_Assigned task_.
Look through the records below and collect all lines that hold the string "page".

_Exercise materials_.
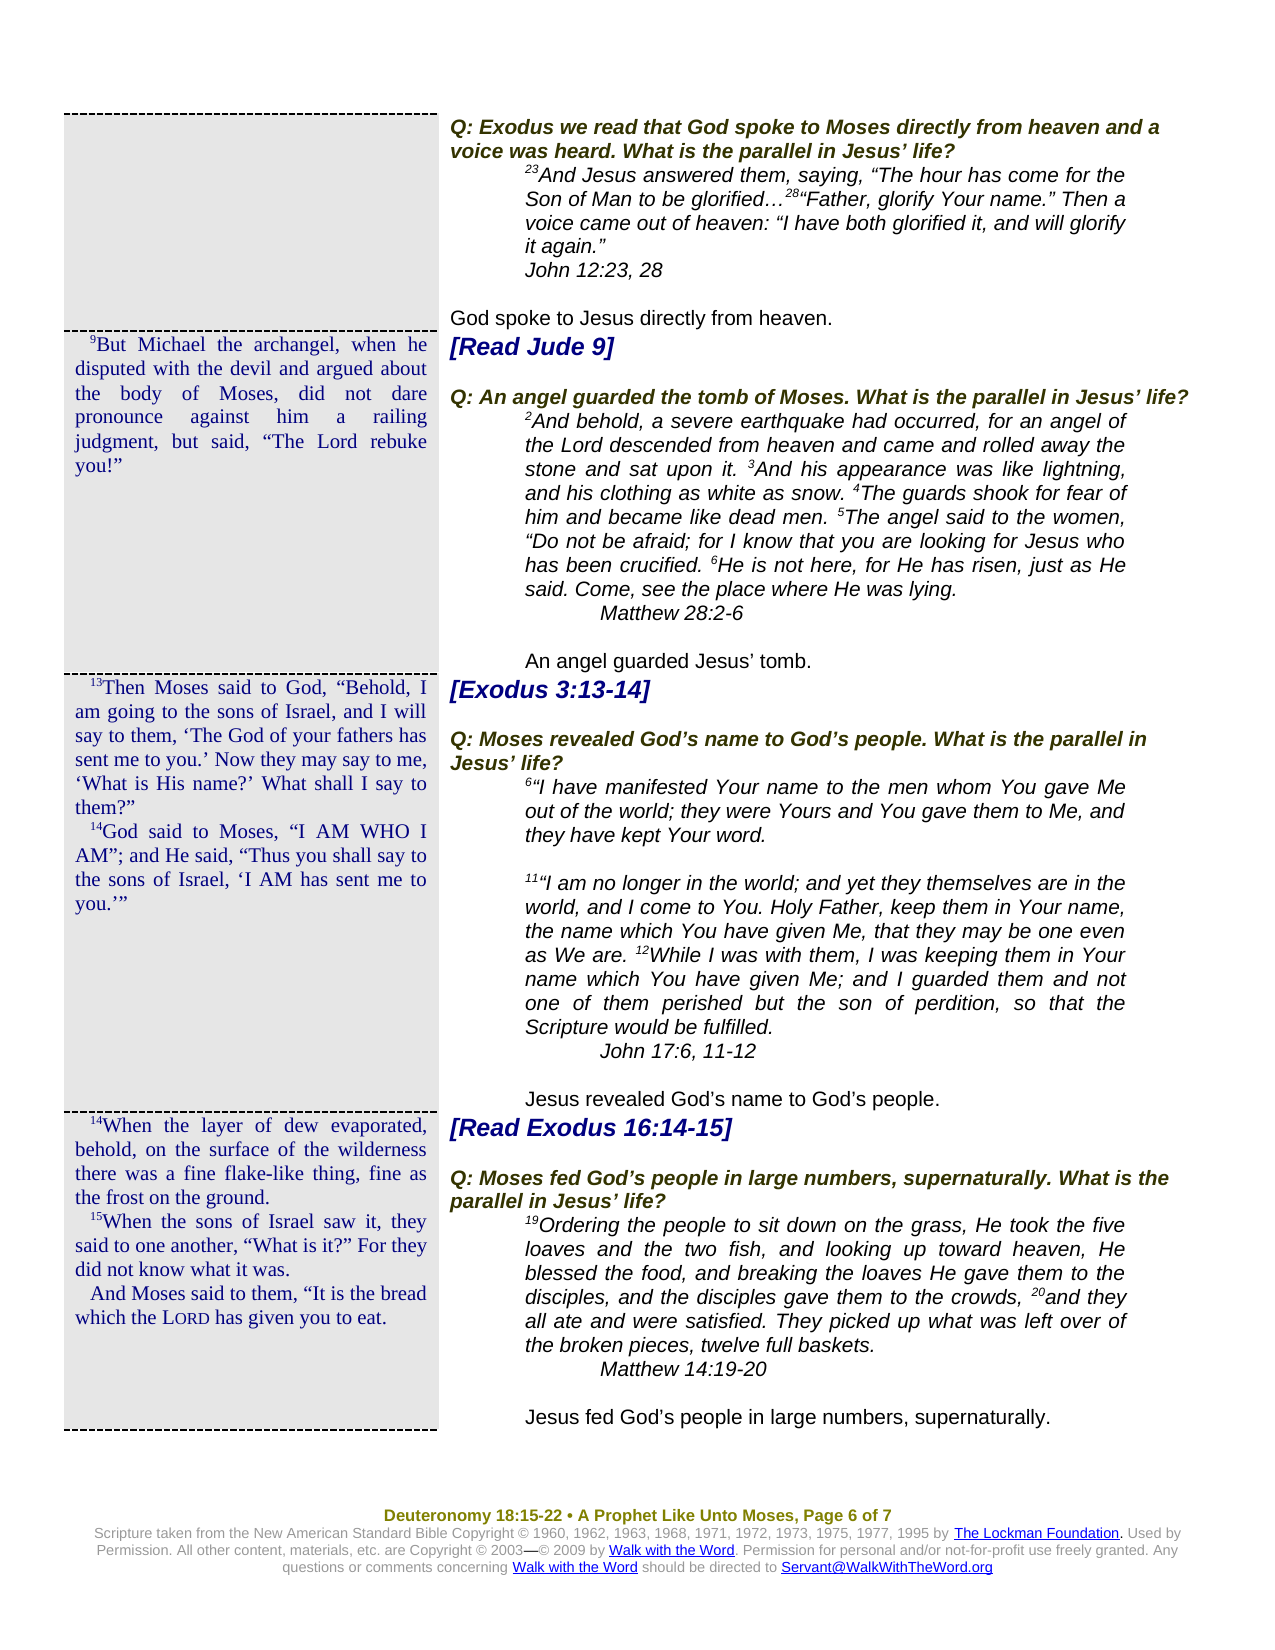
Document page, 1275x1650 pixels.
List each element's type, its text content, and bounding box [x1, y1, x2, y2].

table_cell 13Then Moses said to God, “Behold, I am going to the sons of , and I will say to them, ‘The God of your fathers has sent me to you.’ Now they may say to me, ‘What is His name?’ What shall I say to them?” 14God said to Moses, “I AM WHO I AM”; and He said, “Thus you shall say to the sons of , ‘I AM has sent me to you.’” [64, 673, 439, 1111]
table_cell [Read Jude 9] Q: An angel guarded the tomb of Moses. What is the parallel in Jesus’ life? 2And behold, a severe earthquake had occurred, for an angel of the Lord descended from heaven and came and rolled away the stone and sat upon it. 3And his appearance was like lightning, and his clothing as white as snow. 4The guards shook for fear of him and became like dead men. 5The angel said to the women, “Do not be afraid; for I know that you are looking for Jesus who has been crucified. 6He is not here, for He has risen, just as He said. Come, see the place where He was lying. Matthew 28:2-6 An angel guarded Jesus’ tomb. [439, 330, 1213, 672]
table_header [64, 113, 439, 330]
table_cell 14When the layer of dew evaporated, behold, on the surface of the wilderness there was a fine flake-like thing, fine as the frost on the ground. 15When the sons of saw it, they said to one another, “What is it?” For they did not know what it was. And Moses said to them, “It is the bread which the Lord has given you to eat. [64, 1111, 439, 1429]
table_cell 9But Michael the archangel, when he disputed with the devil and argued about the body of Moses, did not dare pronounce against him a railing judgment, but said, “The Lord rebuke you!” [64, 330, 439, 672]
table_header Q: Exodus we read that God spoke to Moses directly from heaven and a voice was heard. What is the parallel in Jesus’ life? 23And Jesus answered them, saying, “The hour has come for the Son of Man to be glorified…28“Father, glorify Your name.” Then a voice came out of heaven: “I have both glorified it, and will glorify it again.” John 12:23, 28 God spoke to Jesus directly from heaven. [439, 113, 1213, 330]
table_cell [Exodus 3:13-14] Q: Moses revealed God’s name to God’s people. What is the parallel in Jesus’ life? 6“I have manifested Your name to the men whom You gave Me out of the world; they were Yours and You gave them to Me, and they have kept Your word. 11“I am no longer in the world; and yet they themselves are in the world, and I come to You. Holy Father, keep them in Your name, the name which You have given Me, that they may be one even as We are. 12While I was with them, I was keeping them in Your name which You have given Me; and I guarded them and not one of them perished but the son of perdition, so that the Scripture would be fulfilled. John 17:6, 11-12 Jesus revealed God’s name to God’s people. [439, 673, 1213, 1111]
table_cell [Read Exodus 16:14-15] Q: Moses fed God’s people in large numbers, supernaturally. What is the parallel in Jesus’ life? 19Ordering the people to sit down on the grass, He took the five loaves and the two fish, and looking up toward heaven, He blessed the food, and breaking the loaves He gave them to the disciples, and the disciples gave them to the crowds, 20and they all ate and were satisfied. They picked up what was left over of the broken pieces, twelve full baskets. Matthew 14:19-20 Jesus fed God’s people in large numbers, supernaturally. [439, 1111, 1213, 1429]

* * *

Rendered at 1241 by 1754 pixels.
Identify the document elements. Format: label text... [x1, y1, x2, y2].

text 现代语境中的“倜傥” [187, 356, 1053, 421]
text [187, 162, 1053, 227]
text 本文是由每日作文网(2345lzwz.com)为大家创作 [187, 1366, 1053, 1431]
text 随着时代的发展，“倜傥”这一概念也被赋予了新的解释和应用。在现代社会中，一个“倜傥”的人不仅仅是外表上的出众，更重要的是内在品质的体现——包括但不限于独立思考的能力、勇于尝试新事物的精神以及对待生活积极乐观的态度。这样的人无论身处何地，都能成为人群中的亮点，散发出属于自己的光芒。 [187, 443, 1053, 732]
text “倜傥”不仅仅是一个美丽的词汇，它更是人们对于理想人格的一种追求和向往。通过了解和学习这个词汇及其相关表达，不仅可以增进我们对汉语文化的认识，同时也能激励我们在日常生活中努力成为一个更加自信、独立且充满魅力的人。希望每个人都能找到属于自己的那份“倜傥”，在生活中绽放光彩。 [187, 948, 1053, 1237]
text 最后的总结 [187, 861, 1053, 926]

---

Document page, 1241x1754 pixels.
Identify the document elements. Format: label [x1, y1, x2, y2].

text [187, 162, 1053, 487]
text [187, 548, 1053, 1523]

_Solved exercise_.
Document page, 1275x1650 pixels.
Document page, 1241x1754 pixels.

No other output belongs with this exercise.